(TEXT EXCERPT):
================

MOSOCW (MRC) -- Linde AG (LIN), competing with Air Liquide SA (AI) to be the biggest industrial gases company, cut its outlook for profit this year as the strengthening euro sapped foreign earnings, said Businessweek.

Linde expects operating profit of "around" 4 billion euros (USD5.5 billion), rather than that figure being a minimum as envisaged earlier, the Munich-based company said today in a statement. Third-quarter operating profit climbed to 1.03 billion euros from 949 million euros a year earlier, exceeding the 990 million-euro estimate of 13 analysts in a Bloomberg survey. Revenue increased 5.4% to 4.3 billion euros.

"We have fared quite well," Chief Executive Officer Wolfgang Reitzle said in the statement. "Economic trends have been anything but dynamic and exchange rates have increasingly moved against us."

Reitzle has pushed Linde into new markets to reduce reliance on more cyclical products such as supplying oxygen and other gases to welders and steel plants. The USD3.8 billion acquisition of Clearwater, Florida-based Lincare doubled Linde’s North America gas sales, while it also bought the former home-care business of Air Products & Chemicals Inc. in January 2012. Reitzle, 64, will step down next May to be replaced by Wolfgang Buechele, currently CEO of Kermira Oyj.

Linde said its 2016 target of at least 5 billion euros in operating profit, defined as earnings before interest, taxes, depreciation and amortization, is dependent upon exchange rates remaining at a similar level to those when the target was set at the end of 2012. If they remain at current levels, they will reduce the figure by about 250 million euros. That also applies to a goal of return on capital employed of about 14% the same year.

================

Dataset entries
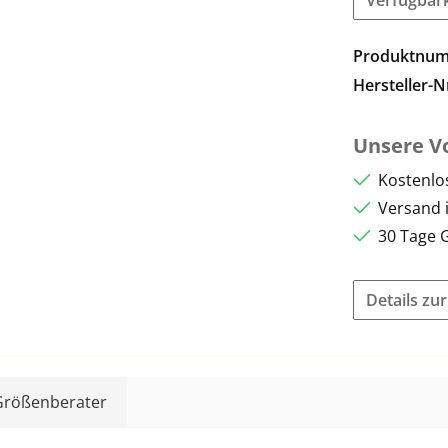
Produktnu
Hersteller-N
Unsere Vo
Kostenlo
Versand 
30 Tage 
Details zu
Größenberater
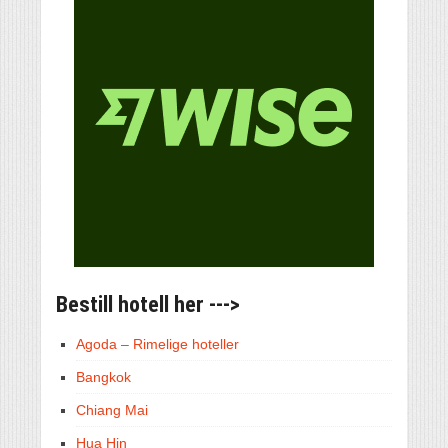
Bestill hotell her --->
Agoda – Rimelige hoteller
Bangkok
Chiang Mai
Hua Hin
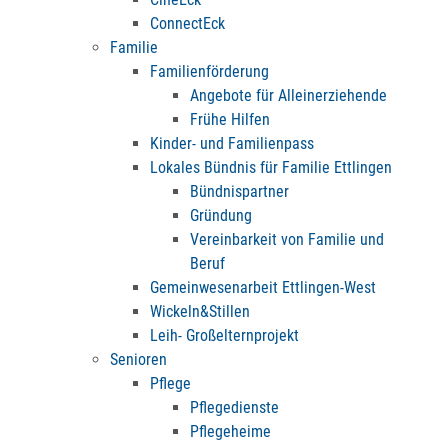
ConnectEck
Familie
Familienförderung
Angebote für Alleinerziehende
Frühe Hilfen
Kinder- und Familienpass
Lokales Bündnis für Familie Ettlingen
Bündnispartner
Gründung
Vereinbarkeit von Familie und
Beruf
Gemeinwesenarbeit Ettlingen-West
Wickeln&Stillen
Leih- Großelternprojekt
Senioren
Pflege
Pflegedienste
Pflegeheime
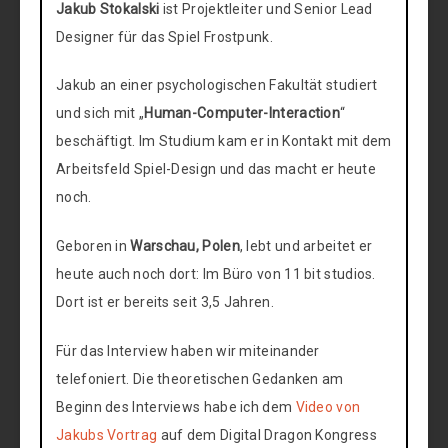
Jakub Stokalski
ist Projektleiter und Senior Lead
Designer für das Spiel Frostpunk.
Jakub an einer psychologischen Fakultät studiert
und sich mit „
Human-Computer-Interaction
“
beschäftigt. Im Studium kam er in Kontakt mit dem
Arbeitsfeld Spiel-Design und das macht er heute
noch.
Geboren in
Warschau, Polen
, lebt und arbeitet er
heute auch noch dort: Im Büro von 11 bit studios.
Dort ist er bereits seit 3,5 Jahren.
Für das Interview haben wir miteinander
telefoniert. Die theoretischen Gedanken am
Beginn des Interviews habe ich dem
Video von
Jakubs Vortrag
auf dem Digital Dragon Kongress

================

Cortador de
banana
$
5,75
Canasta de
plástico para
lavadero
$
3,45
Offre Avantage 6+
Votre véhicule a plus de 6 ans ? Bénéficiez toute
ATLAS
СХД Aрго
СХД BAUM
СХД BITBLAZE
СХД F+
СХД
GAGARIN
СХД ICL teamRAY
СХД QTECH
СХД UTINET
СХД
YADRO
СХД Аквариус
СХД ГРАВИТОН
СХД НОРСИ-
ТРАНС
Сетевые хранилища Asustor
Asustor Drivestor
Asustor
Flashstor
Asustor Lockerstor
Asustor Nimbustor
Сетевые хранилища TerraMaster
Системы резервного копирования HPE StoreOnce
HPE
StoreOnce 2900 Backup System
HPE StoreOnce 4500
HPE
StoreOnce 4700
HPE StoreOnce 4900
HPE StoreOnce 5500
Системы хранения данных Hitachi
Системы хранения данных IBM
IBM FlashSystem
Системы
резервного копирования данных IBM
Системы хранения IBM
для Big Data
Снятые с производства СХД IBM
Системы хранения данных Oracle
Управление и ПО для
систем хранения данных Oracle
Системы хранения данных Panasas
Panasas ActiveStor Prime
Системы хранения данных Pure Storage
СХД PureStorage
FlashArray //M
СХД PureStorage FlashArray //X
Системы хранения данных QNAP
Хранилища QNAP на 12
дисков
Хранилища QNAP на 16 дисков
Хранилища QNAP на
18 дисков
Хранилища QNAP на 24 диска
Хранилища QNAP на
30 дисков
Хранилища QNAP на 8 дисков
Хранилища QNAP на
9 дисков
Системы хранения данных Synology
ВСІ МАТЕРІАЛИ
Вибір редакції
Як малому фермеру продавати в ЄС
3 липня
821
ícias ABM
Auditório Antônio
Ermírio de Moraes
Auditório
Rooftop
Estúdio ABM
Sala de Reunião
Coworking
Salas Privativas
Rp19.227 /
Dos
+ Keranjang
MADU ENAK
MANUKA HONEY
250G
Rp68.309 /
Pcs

================

(TASK LIST):
(1) Answer these questions using the Linde profit article:
(a) What was Linde's third-quarter operating profit?
(b) Who will replace Reitzle as head of Linde?
(c) By about how much would exchange rates at current levels reduce Linde's 2016 operating profit target?
(2) Extend the article on Linde's cut profit outlook with a few more paragraphs, picking up after its last sentence.

(EXPECTED RESPONSES):
(1)
(a) 1.03 billion euros
(b) Wolfgang Buechele
(c) About 250 million euros

(2)
As MRC wrote before, Linde Group has formed a joint venture with chemical company JSC KuibyshevAzot to build and operate a large ammonia plant at the Togliatti site in Russia's Samara region. Both partners signed an agreement to this effect on 27 May 2013. The deal will involve a total investment volume of around EUR 275 million. Both companies have an equal stake in the newly formed venture, Linde Nitrogen Togliatti.

The Linde Group is a world-leading gases and engineering company with around 62,000 employees in more than 100 countries worldwide. In the 2012 financial year, Linde generated revenue of EUR 15.280 bn. The strategy of the Group is geared towards long-term profitable growth and focuses on the expansion of its international business with forward-looking products and services. Linde acts responsibly towards its shareholders, business partners, employees, society and the environment – in every one of its business areas, regions and locations across the globe. The company is committed to technologies and products that unite the goals of customer value and sustainable development.